Agarwood is famous for its familiar name “precious child of mother nature”. This plant is an indispensable spiritual beauty of many cultures in the world in general and in Vietnam especially. With a valued scent, agarwood has long been popular and widely used in many religions from Buddhism, Islam to Hinduism. However, not everyone can understand the mysterious and unique beauty behind agarwood.
- Origin of agarwood
Agarwood tree does not actually exist. Agarwood is a resinous part of the non-timber Aquilaria tree. Some other plants can also produce agarwood, but Aquilaria crassna is the best choice.
When the plant is injured, the heart of the tree produces this dark aromatic resin as part of its natural defense mechanism. Then, this oil gathers to resist external infestation, and slowly deposited around the wood. Depending on the time of formation and the level of infection, the accumulation of the volatile compounds eventually forms agarwood. Itcontains many compounds of Sesquiterpene, which have a separate structure and cannot be artificially synthesized.
Agarwood can be formed anywhere in a tree but is mostly concentrated in the trunk near the roots. The quantity and quality of sediments exploited in nature depend on factors such as species and age of trees, soil, topography, climate, weather, and duration of agarwood infection. Therefore, in each place, agarwood is unique and different in size, color, weight, and taste.

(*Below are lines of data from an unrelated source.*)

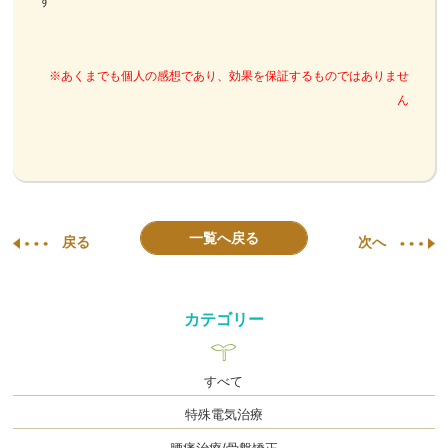
す
※あくまでも個人の感想であり、効果を保証するものではありませ
ん
一覧へ戻る
戻る
次へ
カテゴリー
すべて
特殊電気治療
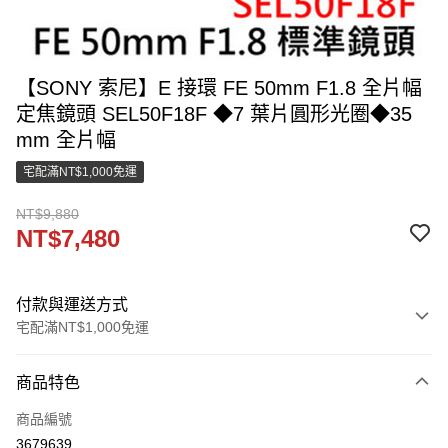
【SONY 索尼】E 接環 FE 50mm F1.8 全片幅
定焦鏡頭 SEL50F18F ◆7 葉片圓形光圈◆35
mm 全片幅
宅配滿NT$1,000免運
NT$9,880
NT$7,480
付款與運送方式
宅配滿NT$1,000免運
付款方式
商品特色
信用卡一次付款
商品編號
LINE Pay
3679639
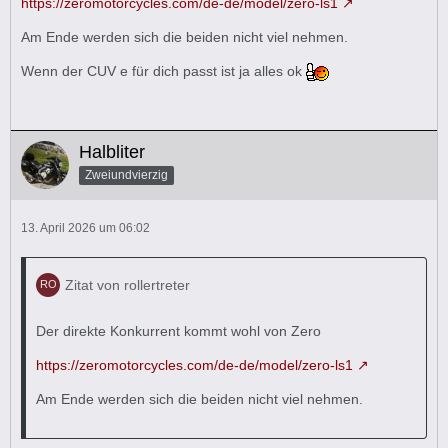
https://zeromotorcycles.com/de-de/model/zero-ls1
Am Ende werden sich die beiden nicht viel nehmen.
Wenn der CUV e für dich passt ist ja alles ok
Halbliter
Zweiundvierzig
13. April 2026 um 06:02
Zitat von rollertreter
Der direkte Konkurrent kommt wohl von Zero
https://zeromotorcycles.com/de-de/model/zero-ls1
Am Ende werden sich die beiden nicht viel nehmen.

The rate of agarwood in nature is 1/10000000, so it is considered super rare. Although its price is extremely expensive, it still does not meet the demand of consumers. Since the 1990s, the need for agarwood has been continuously increasing and that cannot be met because of exhausted extraction. The current commercial value of agarwood is over $ 32 billion. By the end of 2029, the market is expected to reach up to $ 64 billion.
- The land of agarwood world
Agarwood is distributed mainly in Asian countries, usually grows in rainforest areas such as Vietnam, Thailand, Cambodia, Laos, Malaysia, Indonesia, India, the Philippines, Borneo, and New Guinea. Since ancient times, agarwood has started to be traded between countries. Among the agarwood exporters, Malaysia ranks first position, followed by Vietnam, Thailand, and Indonesia.
In Vietnam, agarwood is widely distributed from Tay Nguyen, Tuyen Quang, Thanh Hoa, Nghe An, Ha Tinh, to Kien Giang and Phu Quoc Island.
- The countries consuming the most agarwood
The main consumption markets for agarwood are Middle East countries, Muslim, Buddhist, and Taoist regions such as Saudi Arabia, Kuwait or the UAE, Japan expanding to European countries such as France and Italy. In particular, the consumption of agarwood is surprisingly growing in Dubai, a city that is said to devote millions of dollars a month to burning agarwood oil.